With David’s dukes down, Ries had lowered his guard. That left Felix as the lone defender of the old way. Being a paragon of practicality, he swiftly surrendered as well. Aria, of course, went along. She wasn’t one to make waves.
No doubt the wine had helped.
Lisa had broken out the best bottles in her cellar. Nothing under a thousand dollars.
She lay still for a minute, staring at the bedroom ceiling, reflecting on where she’d been and contemplating where she had yet to go. The Senate move had been a long time coming. She and Pierce had been discussing it for years. Plotting and preparing, then finally executing.
The external obstacles were the easy ones. Introductions, advice, and endorsements could all be purchased for the right price. Manipulating their fellow Immortals, however, had called for cunning.
The biggest challenge had been getting them to vote for replacing real people rather than assuming false identities. Pierce had steered that situation with subterfuge. He had paid consultants to emphasize and exaggerate the government crackdown on false identities, by tying it to the war on terror.
Once Lisa and Pierce had set themselves up with suitable backgrounds, the challenge was getting permission from their fellow Immortals to run. Uncovering Allison’s passion had been the key to that. Paying an agent and casting director to show encouraging interest had sealed the deal. Again, good practice for national-level politics.
Lying there the morning after on her silky sheets, Lisa could admit that the real reason for her Senate run was that she wanted the challenge.

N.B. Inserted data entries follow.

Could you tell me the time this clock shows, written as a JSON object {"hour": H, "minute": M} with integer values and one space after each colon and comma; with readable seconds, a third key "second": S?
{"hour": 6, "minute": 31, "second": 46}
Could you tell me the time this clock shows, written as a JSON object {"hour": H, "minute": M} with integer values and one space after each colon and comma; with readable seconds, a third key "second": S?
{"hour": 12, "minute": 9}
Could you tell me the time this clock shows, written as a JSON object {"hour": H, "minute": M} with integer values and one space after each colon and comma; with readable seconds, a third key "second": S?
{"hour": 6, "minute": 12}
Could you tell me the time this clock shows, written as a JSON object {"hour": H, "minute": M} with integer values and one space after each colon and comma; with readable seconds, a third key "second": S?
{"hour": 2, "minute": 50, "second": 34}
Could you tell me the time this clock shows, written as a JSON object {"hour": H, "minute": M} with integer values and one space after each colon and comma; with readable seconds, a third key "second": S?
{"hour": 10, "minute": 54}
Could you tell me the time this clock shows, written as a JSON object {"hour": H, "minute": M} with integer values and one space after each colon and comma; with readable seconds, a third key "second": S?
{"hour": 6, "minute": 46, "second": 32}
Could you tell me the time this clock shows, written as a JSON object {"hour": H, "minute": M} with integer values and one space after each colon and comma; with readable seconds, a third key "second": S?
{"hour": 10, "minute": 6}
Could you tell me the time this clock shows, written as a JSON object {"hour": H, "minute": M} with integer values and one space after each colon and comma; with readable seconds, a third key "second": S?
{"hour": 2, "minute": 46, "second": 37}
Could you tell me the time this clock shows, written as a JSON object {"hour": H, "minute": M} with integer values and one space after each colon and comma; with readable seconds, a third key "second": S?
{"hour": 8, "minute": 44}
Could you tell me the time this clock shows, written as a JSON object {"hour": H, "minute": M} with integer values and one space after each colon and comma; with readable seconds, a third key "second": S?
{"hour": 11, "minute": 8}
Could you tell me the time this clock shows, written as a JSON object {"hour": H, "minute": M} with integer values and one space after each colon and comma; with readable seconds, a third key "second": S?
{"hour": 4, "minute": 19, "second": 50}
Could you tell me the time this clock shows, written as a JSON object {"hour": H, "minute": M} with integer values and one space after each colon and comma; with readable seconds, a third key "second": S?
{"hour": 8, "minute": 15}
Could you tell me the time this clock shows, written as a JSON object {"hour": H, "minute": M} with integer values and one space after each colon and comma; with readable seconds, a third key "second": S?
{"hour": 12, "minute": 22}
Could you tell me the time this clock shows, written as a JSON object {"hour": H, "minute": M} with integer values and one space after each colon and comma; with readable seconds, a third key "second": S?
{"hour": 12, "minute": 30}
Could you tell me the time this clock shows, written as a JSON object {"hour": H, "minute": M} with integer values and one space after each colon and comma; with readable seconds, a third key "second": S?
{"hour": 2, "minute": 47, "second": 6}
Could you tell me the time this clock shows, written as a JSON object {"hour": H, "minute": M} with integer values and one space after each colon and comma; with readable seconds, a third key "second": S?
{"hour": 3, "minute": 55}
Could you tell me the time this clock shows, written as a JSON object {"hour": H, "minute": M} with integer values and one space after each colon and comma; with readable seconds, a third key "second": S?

She craved the purpose, passion, and power of achieving and holding high office.
The others hadn’t felt that pull yet, but they’d be planning their own conquests well before the next twenty-year replacement came around. It was a golden opportunity. Irresistible. The ability to literally step into another person’s shoes—and then run with the energy of eternal youth, backed by all the money in the world.
Whoever said you couldn’t buy happiness clearly didn’t have a billion bucks in the bank. With that kind of cash, one could enjoy an unbelievably lavish lifestyle on the interest alone. She was plenty happy all right, just not content.